L’Agence de la transition écologique (ADEME) et l’Office français de la biodiversité (OFB) viennent de dévoiler ACT Biodiversité. Cette nouvelle méthodologie vise à évaluer la crédibilité et la robustesse des stratégies biodiversité des entreprises, concrétisant ainsi un engagement de la Stratégie nationale biodiversité (SNB3).
Fruit de trois années de recherche, de développement méthodologique, de concertation avec les parties prenantes et d’expérimentation auprès de grandes entreprises françaises, ACT Biodiversité ambitionne de devenir un cadre de référence pour accompagner les acteurs économiques dans la préservation du vivant.
Les liens suivants vous permettent de consulter la méthodologie complète (PDF), le rapport du roadtest conduit avec 13 entreprises volontaires (PDF) et de vous inscrire au webinaire de présentation, organisé par l’ADEME et l’OFB le 30 juin à 13h30 pour découvrir la méthode en compagnie des équipes des deux agences.

Un cadre méthodologique inspiré des méthodes ACT évaluation pour le climat
Inspirée de la méthode ACT (Accelerate Climate Transition), déjà adoptée par plus de 3 000 entreprises, ACT Biodiversité transpose cette approche à la gestion des enjeux liés à la nature.
La méthodologie s’inscrit dans un contexte réglementaire et normatif en pleine évolution. Elle répond notamment aux exigences de la directive européenne sur le reporting de durabilité des entreprises (CSRD) et s’aligne sur les objectifs du Cadre mondial pour la biodiversité adopté lors de la COP15 de Kunming-Montréal. Elle prend également en compte des référentiels volontaires reconnus, tels que la TNFD (Taskforce on Nature-related Financial Disclosures) et SBTN (Science Based Targets for Nature).
Cette méthode s’adresse en priorité aux entreprises ayant déjà structuré une stratégie biodiversité basée sur l’analyse de leurs impacts et dépendances.
Mesurer l’alignement des entreprises avec les objectifs scientifiques
L’objectif de la méthodologie est d’évaluer dans quelle mesure une entreprise contribue à réduire les principaux facteurs d’érosion de la biodiversité identifiés par la Plateforme intergouvernementale scientifique et politique sur la biodiversité et les services écosystémiques (IPBES).
- le changement d’usage des sols ;
- l’exploitation des ressources naturelles ;
- le changement climatique ;
- la pollution ;
- les espèces exotiques envahissantes.
Au-delà de l’analyse des engagements affichés, ACT Biodiversité évalue également la crédibilité de son plan d’action et les résultats obtenus. L’approche se veut à la fois globale et opérationnelle, en intégrant la chaîne de valeur amont, depuis les activités directes jusqu’aux fournisseurs de matières premières.

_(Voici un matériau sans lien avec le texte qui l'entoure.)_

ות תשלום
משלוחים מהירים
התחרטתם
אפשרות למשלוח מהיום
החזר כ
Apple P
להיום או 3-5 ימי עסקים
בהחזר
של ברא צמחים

Une approche sectorielle pour les activités les plus impactantes
Bien qu’applicable à tous, la méthode intègre des indicateurs spécifiques pour 4 secteurs clés : l’agriculture, la construction, la chimie et l’énergie.
Pour apprécier le niveau d’ambition des actions mises en œuvre, les équipes de l’ADEME et de l’OFB ont conduit un important travail de revue scientifique et bibliographique. Celui-ci a permis de constituer des référentiels de bonnes pratiques sectorielles servant de base à l’évaluation des mesures opérationnelles déployées par les entreprises.
L’ambition est double : accompagner les entreprises dans une démarche structurée de collecte et d’analyse des données liées à leurs impacts sur la biodiversité, tout en valorisant les actions permettant de réduire concrètement les pressions exercées sur les écosystèmes.
De plus, cette évaluation servira de passerelle majeure pour obtenir la reconnaissance du programme « Entreprises engagées pour la nature » (EEN) de l’OFB.
Une méthodologie construite collectivement
Le développement d’ACT Biodiversité a mobilisé un large réseau d’experts et d’acteurs économiques. Aux côtés de l’ADEME et de l’OFB, un groupe de travail technique réunissant notamment WWF, BL Evolution, I Care, Utopies et CDC Biodiversité a contribué à l’élaboration du référentiel.
Une consultation publique organisée en 2025 a également permis de recueillir les contributions de plusieurs experts externes.
La méthodologie a enfin été testée dans le cadre d’une expérimentation grandeur nature menée par le cabinet EVEA auprès de treize grandes entreprises françaises, parmi lesquelles Bouygues, Carrefour, Cooperl, Eiffage, ENGIE Solutions, Michelin, Pierre Fabre, RATP, Renault, Veolia, WPD France et Yoplait. Cette phase pilote a permis d’ajuster le dispositif et d’en confirmer la pertinence avant sa publication officielle.